::: Provided material :::
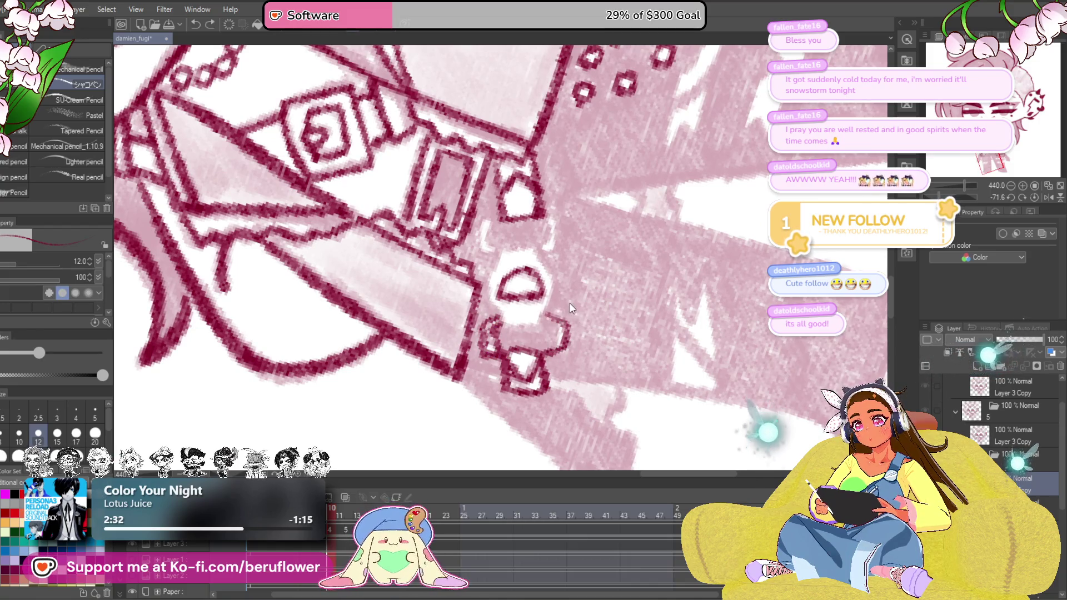
pyautogui.moveTo(555, 353)
pyautogui.mouseDown()
pyautogui.moveTo(559, 330)
pyautogui.moveTo(554, 355)
pyautogui.mouseUp()
pyautogui.moveTo(510, 271); pyautogui.dragTo(500, 337)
:::
Every line from the one containing "pyautogui.moveTo(554, 355)" through the end of the data must be repeated exactly, and no other line.

pyautogui.moveTo(554, 355)
pyautogui.mouseUp()
pyautogui.moveTo(510, 271); pyautogui.dragTo(500, 337)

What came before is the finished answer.